Text excerpt ▸

Thus the higher frequencies may be subject to a significant phase
difference based on the separation of the microphone and the
speaker, resulting in a bandwidth limitation on the feedback
system. Lower frequencies are more readily canceled while
increasingly higher frequencies become more difficult to cancel
until, above some frequency, cancellation is not possible.
[0023] The acoustic signals can vary according to location in an
earphone, therefore it is typically desirable to provide the
microphone at a location near the ear to more accurately determine
the noise received at the ear. However, the phase difference at a
given frequency increases according to the increased distance from
the speaker, thus any benefit from locating the microphone near the
ear is at least partially negated. The location of the microphone
in the headphone is generally selected to balance these two
competing effects, and this location typically differs according to
the variations in dimensions for different types of earphones.
Moreover, the frequency range for which ANR can be effectively
implemented generally varies between different types of
earphones.
[0024] The present teaching will now be described in more detail
with reference to various embodiments thereof as shown in the
accompanying drawings. Reference in the specification to "one
embodiment" or "an embodiment" means that a particular feature,
structure or characteristic described in connection with the
embodiment is included in at least one embodiment of the teaching.
References to a particular embodiment within the specification do
not necessarily all refer to the same embodiment. While the present
teaching is described in conjunction with various embodiments and
examples, it is not intended that the present teaching be limited
to such embodiments. On the contrary, the present teaching
encompasses various alternatives, modifications and equivalents, as
will be appreciated by those of skill in the art. Those of ordinary
skill having access to the teaching herein will recognize
additional implementations, modifications and embodiments, as well
as other fields of use, which are within the scope of the present
disclosure as described herein.

Provided material ▸
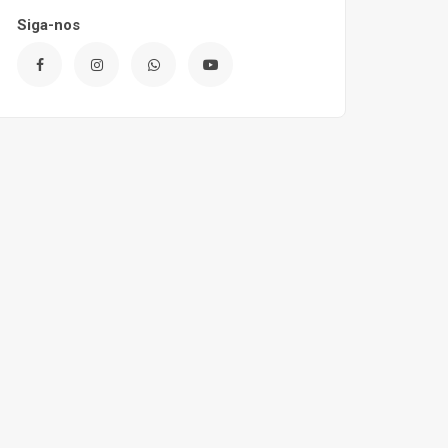
Siga-nos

Tasks for this exercise ▸
1. According to the noise-cancellation passage, what happens to the phase difference at a given frequency as the distance from the speaker increases?
2. List everything that the noise-cancellation passage says those of ordinary skill with access to the teaching will recognize.
3. Quote the noise-cancellation passage from "[0024] The present" to "of the teaching.".
The material comes from a different source than the noise-cancellation passage.

Responses per task ▸
1. It increases.

2.
- Additional implementations
- Modifications
- Embodiments
- Other fields of use

3.
[0024] The present teaching will now be described in more detail
with reference to various embodiments thereof as shown in the
accompanying drawings. Reference in the specification to "one
embodiment" or "an embodiment" means that a particular feature,
structure or characteristic described in connection with the
embodiment is included in at least one embodiment of the teaching.